Working from the records below, repeat exactly the lines starting at the line that contains "陪伴他们的岁月无尽，生命漫漫" and ending at the line that contains "Kontakt und Adresse", inclusive.

▶ [INPUT MATERIAL]
###

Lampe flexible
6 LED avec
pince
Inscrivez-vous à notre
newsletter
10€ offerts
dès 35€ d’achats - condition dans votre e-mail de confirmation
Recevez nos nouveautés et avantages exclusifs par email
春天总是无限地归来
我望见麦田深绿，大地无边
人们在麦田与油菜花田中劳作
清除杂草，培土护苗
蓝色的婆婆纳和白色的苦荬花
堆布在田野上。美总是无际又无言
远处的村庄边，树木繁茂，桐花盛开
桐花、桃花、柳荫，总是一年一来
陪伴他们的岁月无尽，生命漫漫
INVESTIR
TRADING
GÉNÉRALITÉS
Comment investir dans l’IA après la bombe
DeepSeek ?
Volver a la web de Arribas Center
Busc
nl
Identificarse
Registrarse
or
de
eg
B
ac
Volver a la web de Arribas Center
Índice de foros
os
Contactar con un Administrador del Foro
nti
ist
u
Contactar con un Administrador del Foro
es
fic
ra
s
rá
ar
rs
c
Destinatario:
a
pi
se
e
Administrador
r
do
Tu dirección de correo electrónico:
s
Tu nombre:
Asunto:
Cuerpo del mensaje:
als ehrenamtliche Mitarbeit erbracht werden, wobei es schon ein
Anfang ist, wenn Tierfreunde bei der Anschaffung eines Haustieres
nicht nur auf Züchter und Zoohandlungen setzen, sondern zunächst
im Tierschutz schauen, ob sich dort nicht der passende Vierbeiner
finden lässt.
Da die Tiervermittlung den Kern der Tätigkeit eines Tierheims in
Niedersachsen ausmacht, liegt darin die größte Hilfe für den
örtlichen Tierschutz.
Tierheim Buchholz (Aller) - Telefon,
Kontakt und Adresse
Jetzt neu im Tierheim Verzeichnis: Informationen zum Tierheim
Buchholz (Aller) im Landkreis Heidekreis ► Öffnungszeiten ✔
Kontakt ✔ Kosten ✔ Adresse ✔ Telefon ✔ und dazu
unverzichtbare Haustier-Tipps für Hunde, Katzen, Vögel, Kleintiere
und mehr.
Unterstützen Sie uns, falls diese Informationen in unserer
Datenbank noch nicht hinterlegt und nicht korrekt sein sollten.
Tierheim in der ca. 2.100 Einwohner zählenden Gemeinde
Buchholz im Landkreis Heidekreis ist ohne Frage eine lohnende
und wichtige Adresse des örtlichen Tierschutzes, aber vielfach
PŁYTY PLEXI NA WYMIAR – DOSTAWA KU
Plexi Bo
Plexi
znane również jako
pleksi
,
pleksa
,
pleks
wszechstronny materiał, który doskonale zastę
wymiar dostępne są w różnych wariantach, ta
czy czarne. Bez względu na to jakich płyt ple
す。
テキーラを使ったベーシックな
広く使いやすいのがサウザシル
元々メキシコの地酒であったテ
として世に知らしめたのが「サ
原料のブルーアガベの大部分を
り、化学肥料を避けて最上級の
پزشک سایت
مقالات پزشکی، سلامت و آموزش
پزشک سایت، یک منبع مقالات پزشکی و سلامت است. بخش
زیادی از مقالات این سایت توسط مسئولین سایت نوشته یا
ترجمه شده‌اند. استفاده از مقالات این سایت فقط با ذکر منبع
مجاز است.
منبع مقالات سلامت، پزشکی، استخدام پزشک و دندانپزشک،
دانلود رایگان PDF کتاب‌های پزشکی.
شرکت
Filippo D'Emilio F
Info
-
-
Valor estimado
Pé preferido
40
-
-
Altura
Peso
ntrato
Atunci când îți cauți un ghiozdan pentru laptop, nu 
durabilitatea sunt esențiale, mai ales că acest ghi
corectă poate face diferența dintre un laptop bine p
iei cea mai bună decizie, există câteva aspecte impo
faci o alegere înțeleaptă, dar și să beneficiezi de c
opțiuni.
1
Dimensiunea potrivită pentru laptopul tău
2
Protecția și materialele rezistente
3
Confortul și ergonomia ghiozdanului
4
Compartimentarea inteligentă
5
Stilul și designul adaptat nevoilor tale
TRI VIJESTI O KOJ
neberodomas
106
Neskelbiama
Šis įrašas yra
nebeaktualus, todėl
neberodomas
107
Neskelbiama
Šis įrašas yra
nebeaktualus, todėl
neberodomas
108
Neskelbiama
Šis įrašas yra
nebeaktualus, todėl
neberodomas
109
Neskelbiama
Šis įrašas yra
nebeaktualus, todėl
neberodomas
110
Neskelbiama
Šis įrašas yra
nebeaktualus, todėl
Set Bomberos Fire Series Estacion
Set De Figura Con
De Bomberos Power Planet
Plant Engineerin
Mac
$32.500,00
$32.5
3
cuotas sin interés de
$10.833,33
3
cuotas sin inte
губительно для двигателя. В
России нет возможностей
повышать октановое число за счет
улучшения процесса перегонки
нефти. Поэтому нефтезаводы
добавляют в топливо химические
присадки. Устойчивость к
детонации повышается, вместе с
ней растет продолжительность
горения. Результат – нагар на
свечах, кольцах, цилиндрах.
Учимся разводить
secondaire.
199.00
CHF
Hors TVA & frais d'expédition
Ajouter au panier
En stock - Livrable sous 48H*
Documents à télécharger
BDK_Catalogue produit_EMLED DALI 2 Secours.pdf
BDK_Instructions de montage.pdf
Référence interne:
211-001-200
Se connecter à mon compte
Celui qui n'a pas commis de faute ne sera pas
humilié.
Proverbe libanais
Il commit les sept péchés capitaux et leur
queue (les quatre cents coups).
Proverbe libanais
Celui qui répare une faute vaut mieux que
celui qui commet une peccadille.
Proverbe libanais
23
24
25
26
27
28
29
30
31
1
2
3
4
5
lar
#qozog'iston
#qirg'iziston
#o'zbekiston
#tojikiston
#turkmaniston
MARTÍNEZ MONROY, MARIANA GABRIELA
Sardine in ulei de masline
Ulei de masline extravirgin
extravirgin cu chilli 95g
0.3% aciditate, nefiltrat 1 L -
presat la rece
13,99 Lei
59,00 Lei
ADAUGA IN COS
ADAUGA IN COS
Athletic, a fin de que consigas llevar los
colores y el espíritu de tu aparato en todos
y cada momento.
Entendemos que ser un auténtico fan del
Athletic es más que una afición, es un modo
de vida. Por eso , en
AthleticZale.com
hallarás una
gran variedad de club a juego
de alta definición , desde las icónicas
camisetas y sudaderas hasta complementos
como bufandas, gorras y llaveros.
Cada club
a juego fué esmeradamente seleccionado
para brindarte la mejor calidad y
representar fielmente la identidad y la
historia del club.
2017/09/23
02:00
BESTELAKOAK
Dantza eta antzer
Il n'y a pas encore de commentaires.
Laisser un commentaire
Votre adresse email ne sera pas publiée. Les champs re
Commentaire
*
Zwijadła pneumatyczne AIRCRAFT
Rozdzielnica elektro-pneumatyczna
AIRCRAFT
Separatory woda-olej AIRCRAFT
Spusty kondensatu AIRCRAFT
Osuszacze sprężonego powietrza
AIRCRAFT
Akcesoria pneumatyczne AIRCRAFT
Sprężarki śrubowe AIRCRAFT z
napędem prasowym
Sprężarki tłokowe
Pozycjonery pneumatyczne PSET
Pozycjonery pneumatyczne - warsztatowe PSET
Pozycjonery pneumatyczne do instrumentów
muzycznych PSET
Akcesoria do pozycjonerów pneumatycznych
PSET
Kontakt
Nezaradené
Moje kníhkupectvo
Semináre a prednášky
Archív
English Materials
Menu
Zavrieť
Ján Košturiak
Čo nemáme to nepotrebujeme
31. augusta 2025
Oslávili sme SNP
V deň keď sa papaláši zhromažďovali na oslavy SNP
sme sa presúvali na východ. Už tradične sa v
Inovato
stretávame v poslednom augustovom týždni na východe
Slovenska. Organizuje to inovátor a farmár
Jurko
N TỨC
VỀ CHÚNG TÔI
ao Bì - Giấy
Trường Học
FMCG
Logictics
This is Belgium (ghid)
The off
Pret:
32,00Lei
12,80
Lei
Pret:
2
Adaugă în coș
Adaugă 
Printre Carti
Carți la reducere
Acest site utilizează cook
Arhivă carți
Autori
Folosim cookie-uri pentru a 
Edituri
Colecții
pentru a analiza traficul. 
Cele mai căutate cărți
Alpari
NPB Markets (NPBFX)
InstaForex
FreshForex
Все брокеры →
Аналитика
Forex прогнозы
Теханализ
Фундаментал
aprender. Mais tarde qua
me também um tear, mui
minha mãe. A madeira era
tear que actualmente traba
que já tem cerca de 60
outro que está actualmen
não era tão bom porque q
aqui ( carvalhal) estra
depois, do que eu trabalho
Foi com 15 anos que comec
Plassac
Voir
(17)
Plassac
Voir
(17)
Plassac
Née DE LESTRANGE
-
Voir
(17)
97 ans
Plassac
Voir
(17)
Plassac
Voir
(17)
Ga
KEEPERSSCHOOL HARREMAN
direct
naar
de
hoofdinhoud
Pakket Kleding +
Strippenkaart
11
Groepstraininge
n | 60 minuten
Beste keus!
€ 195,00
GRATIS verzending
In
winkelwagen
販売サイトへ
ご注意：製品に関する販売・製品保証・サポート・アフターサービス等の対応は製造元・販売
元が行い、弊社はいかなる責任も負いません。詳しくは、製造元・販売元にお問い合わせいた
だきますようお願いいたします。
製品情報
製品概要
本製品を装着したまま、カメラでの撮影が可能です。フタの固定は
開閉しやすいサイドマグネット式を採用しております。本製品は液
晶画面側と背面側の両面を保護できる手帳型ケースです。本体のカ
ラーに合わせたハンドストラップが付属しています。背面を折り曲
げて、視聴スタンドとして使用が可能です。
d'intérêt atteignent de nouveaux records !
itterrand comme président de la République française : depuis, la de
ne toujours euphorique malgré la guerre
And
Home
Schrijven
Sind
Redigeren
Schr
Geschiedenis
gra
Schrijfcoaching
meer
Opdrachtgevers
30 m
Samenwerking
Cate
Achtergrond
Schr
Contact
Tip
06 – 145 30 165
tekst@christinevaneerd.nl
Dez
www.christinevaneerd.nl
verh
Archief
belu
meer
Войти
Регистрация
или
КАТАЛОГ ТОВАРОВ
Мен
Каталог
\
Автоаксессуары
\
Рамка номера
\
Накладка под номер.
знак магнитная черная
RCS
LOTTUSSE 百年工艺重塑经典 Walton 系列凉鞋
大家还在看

###

▶ [WRITTEN REPLY]
陪伴他们的岁月无尽，生命漫漫
INVESTIR
TRADING
GÉNÉRALITÉS
Comment investir dans l’IA après la bombe
DeepSeek ?
Volver a la web de Arribas Center
Busc
nl
Identificarse
Registrarse
or
de
eg
B
ac
Volver a la web de Arribas Center
Índice de foros
os
Contactar con un Administrador del Foro
nti
ist
u
Contactar con un Administrador del Foro
es
fic
ra
s
rá
ar
rs
c
Destinatario:
a
pi
se
e
Administrador
r
do
Tu dirección de correo electrónico:
s
Tu nombre:
Asunto:
Cuerpo del mensaje:
als ehrenamtliche Mitarbeit erbracht werden, wobei es schon ein
Anfang ist, wenn Tierfreunde bei der Anschaffung eines Haustieres
nicht nur auf Züchter und Zoohandlungen setzen, sondern zunächst
im Tierschutz schauen, ob sich dort nicht der passende Vierbeiner
finden lässt.
Da die Tiervermittlung den Kern der Tätigkeit eines Tierheims in
Niedersachsen ausmacht, liegt darin die größte Hilfe für den
örtlichen Tierschutz.
Tierheim Buchholz (Aller) - Telefon,
Kontakt und Adresse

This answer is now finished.